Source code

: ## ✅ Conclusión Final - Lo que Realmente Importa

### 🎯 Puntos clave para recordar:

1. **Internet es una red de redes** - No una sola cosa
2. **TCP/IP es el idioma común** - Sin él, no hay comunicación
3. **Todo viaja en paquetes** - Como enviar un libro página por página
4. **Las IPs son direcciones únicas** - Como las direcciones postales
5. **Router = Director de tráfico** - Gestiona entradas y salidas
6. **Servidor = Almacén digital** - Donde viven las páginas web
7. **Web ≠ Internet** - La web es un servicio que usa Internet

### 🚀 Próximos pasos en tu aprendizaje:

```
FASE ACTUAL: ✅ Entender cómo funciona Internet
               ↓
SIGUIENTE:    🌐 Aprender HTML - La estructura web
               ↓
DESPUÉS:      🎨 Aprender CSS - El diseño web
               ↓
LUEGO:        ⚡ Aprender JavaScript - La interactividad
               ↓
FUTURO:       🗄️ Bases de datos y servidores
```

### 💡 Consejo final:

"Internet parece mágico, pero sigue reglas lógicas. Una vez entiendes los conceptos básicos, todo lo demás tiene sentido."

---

* * *

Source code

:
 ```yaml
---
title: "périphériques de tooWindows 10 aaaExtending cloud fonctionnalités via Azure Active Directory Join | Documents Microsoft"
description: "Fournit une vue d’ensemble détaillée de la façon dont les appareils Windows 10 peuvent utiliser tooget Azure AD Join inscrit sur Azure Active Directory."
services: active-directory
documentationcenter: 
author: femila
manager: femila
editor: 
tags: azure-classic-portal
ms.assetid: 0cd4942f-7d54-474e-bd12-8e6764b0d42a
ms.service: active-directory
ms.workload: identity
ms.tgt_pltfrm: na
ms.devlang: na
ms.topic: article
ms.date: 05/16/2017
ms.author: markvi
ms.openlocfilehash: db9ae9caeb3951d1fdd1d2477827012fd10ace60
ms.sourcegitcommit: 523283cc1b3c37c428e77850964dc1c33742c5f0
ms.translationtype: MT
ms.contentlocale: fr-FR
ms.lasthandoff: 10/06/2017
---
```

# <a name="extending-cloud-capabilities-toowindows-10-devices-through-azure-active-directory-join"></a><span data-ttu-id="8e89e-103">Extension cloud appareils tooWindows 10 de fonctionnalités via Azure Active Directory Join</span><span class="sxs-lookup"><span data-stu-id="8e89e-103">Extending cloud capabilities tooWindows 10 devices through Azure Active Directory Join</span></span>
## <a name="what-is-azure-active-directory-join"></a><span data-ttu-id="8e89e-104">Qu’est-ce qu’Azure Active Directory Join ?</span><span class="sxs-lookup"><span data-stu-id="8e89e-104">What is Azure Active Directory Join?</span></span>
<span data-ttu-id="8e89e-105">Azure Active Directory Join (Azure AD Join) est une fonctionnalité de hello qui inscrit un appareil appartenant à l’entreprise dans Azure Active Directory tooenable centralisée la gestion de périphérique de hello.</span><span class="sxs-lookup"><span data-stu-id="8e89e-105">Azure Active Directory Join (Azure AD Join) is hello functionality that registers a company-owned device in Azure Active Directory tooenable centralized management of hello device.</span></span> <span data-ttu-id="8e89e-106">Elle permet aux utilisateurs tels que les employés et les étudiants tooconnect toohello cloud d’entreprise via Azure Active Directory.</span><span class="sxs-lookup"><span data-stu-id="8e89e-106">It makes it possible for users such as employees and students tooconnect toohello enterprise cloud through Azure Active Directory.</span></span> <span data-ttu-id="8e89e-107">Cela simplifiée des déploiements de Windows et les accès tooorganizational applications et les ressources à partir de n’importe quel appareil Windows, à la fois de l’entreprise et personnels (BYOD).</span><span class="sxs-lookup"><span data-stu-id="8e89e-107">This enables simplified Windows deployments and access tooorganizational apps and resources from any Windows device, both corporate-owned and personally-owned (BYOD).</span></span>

• _How to complete this task_: From the listing above, collect every line that mentions the word "fonctionnalités".

• _Response to the task_:
title: "périphériques de tooWindows 10 aaaExtending cloud fonctionnalités via Azure Active Directory Join | Documents Microsoft"
# <a name="extending-cloud-capabilities-toowindows-10-devices-through-azure-active-directory-join"></a><span data-ttu-id="8e89e-103">Extension cloud appareils tooWindows 10 de fonctionnalités via Azure Active Directory Join</span><span class="sxs-lookup"><span data-stu-id="8e89e-103">Extending cloud capabilities tooWindows 10 devices through Azure Active Directory Join</span></span>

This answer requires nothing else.